R Bootcamp - Lecture 1 by Tengyu, Dash, Taylor, Milton and Bingjie
Installing R
Go to https://cran.r-project.org/.
For Windows users select the 'Download R for Windows' link and then click on the 'base' link and finally the download link 'Download R 4.3.1 for Windows'. This will begin the download of the '.exe' installation file. When the download has completed double click on the R executable file and follow the on-screen instructions. Full installation instructions can be found at the CRAN website.
For Mac users select the 'Download R for (Mac) OS X' link. Choose your .pkg file based on whether your mac is on Apple silicon or Intel chips.
Installing RStudio
Go to https://posit.co/download/rstudio-desktop/.
On the right side, should be presented with the appropriate link for downloading Rstudio, no matter what system you use. Click on this link and once downloaded run the installer and follow the instructions.
IDE layout
Console
Console is where R run all your codes and output the results. Let's try calculating 2+2 by typing it directly into console and hit enter.
Creating a R script
Instead of typing R code directly into the Console a better approach is to create an R script. R script is where you can write and store all your codes
Now your window should look like this.
Run lines in R script
To run lines from a R script, put your cursor on the line you want to run and click the run icon on top right.
There are other panels we haven't introduced yet. We will introduce when we need them.
R Markdown
R markdown is a great way to explore your data in an interactive way and output a well structured and replicable workflow. To start using Rmarkdown. Run the following commands in console.
install.packages("rmarkdown", dep = TRUE)
To create a markdown file, following the instruction from below
R markdown is basically markdown but with R code blocks in between. If you are unfamiliar with markdown. Here is some resources (https://www.markdownguide.org/basic-syntax/). To insert a code block. Put your cursor in the right place and click the insert icon on top right and choose R.
Basic syntax
Now let's try some basic syntax in R.

• **Action item A**
From the entries, output the lines from the one containing "I found this, but doesn't work for me." up to and including the one containing "The extractor still", character for character.

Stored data
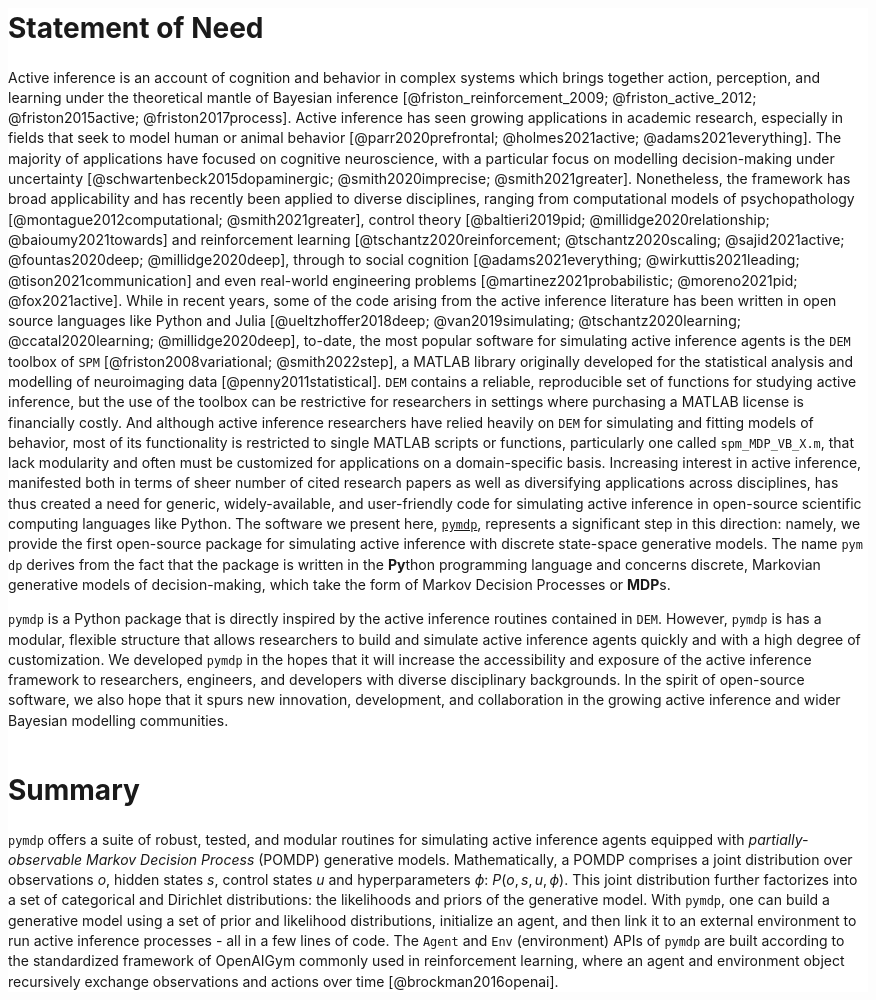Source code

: 
# Statement of Need

Active inference is an account of cognition and behavior in complex systems which brings together action, perception, and learning under the theoretical mantle of Bayesian inference [@friston_reinforcement_2009; @friston_active_2012; @friston2015active; @friston2017process]. Active inference has seen growing applications in academic research, especially in fields that seek to model human or animal behavior [@parr2020prefrontal; @holmes2021active; @adams2021everything]. The majority of applications have focused on cognitive neuroscience, with a particular focus on modelling decision-making under uncertainty [@schwartenbeck2015dopaminergic; @smith2020imprecise; @smith2021greater]. Nonetheless, the framework has broad applicability and has recently been applied to diverse disciplines, ranging from computational models of psychopathology [@montague2012computational; @smith2021greater], control theory [@baltieri2019pid; @millidge2020relationship; @baioumy2021towards] and reinforcement learning  [@tschantz2020reinforcement; @tschantz2020scaling; @sajid2021active; @fountas2020deep; @millidge2020deep], through to social cognition [@adams2021everything; @wirkuttis2021leading; @tison2021communication] and even real-world engineering problems [@martinez2021probabilistic; @moreno2021pid; @fox2021active]. While in recent years, some of the code arising from the active inference literature has been written in open source languages like Python and Julia  [@ueltzhoffer2018deep; @van2019simulating; @tschantz2020learning; @ccatal2020learning; @millidge2020deep], to-date, the most popular software for simulating active inference agents is the `DEM` toolbox of `SPM` [@friston2008variational; @smith2022step], a MATLAB library originally developed for the statistical analysis and modelling of neuroimaging data [@penny2011statistical]. `DEM` contains a reliable, reproducible set of functions for studying active inference, but the use of the toolbox can be restrictive for researchers in settings where purchasing a MATLAB license is financially costly. And although active inference researchers have relied heavily on `DEM` for simulating and fitting models of behavior, most of its functionality is restricted to single MATLAB scripts or functions, particularly one called `spm_MDP_VB_X.m`, that lack modularity and often must be customized for applications on a domain-specific basis. Increasing interest in active inference, manifested both in terms of sheer number of cited research papers as well as diversifying applications across disciplines, has thus created a need for generic, widely-available, and user-friendly code for simulating active inference in open-source scientific computing languages like Python. The software we present here, [`pymdp`](https://github.com/infer-actively/pymdp), represents a significant step in this direction: namely, we provide the first open-source package for simulating active inference with discrete state-space generative models. The name `pymdp` derives from the fact that the package is written in the **Py**thon programming language and concerns discrete, Markovian generative models of decision-making, which take the form of Markov Decision Processes or **MDP**s.

`pymdp` is a Python package that is directly inspired by the active inference routines contained in `DEM`. However, `pymdp`  is has a modular, flexible structure that allows researchers to build and simulate active inference agents quickly and with a high degree of customization. We developed `pymdp` in the hopes that it will increase the accessibility and exposure of the active inference framework to researchers, engineers, and developers with diverse disciplinary backgrounds. In the spirit of open-source software, we also hope that it spurs new innovation, development, and collaboration in the growing active inference and wider Bayesian modelling communities.

# Summary

`pymdp` offers a suite of robust, tested, and modular routines for simulating active inference agents equipped with *partially-observable Markov Decision Process* (POMDP) generative models. Mathematically,  a POMDP comprises a joint distribution over observations $o$, hidden states $s$, control states $u$ and hyperparameters $\phi$: $P(o, s, u, \phi)$. This joint distribution further factorizes into a set of categorical and Dirichlet distributions: the likelihoods and priors of the generative model. With `pymdp`, one can build a generative model using a set of prior and likelihood distributions, initialize an agent, and then link it to an external environment to run active inference processes - all in a few lines of code. The `Agent` and `Env` (environment) APIs of `pymdp` are built according to the standardized framework of OpenAIGym commonly used in reinforcement learning, where an agent and environment object recursively exchange observations and actions over time [@brockman2016openai].
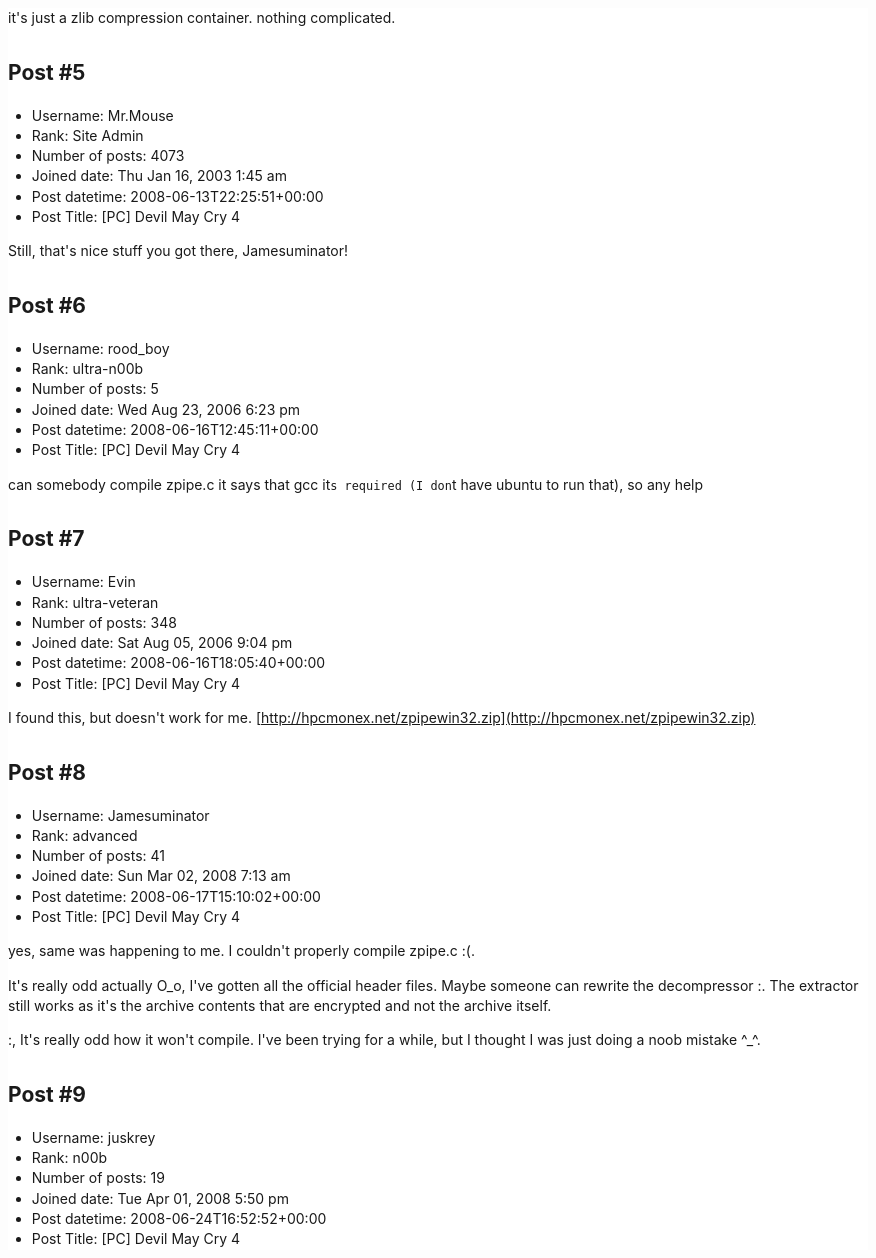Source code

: it's just a zlib compression container. nothing complicated.
## Post #5
- Username: Mr.Mouse
- Rank: Site Admin
- Number of posts: 4073
- Joined date: Thu Jan 16, 2003 1:45 am
- Post datetime: 2008-06-13T22:25:51+00:00
- Post Title: [PC] Devil May Cry 4

Still, that's nice stuff you got there, Jamesuminator!
## Post #6
- Username: rood_boy
- Rank: ultra-n00b
- Number of posts: 5
- Joined date: Wed Aug 23, 2006 6:23 pm
- Post datetime: 2008-06-16T12:45:11+00:00
- Post Title: [PC] Devil May Cry 4

can somebody compile zpipe.c    it says that gcc it`s required (I don`t have ubuntu to run that), so any help
## Post #7
- Username: Evin
- Rank: ultra-veteran
- Number of posts: 348
- Joined date: Sat Aug 05, 2006 9:04 pm
- Post datetime: 2008-06-16T18:05:40+00:00
- Post Title: [PC] Devil May Cry 4

I found this, but doesn't work for me.
[http://hpcmonex.net/zpipewin32.zip](http://hpcmonex.net/zpipewin32.zip)
## Post #8
- Username: Jamesuminator
- Rank: advanced
- Number of posts: 41
- Joined date: Sun Mar 02, 2008 7:13 am
- Post datetime: 2008-06-17T15:10:02+00:00
- Post Title: [PC] Devil May Cry 4

yes, same was happening to me.
I couldn't properly compile zpipe.c :(.

It's really odd actually O_o, I've gotten all the official header files.
Maybe someone can rewrite the decompressor :\.
The extractor still works as it's the archive contents that are encrypted and not the archive itself.

:\, It's really odd how it won't compile. I've been trying for a while, but I thought I was just doing a noob mistake ^_^.
## Post #9
- Username: juskrey
- Rank: n00b
- Number of posts: 19
- Joined date: Tue Apr 01, 2008 5:50 pm
- Post datetime: 2008-06-24T16:52:52+00:00
- Post Title: [PC] Devil May Cry 4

• **Action item B**
In the R bootcamp lecture, what should Mac users base their choice of .pkg file on?

• **Task result A**
I found this, but doesn't work for me.
[http://hpcmonex.net/zpipewin32.zip](http://hpcmonex.net/zpipewin32.zip)
## Post #8
- Username: Jamesuminator
- Rank: advanced
- Number of posts: 41
- Joined date: Sun Mar 02, 2008 7:13 am
- Post datetime: 2008-06-17T15:10:02+00:00
- Post Title: [PC] Devil May Cry 4

yes, same was happening to me.
I couldn't properly compile zpipe.c :(.

It's really odd actually O_o, I've gotten all the official header files.
Maybe someone can rewrite the decompressor :\.
The extractor still works as it's the archive contents that are encrypted and not the archive itself.

• **Task result B**
Whether their Mac is on Apple silicon or Intel chips.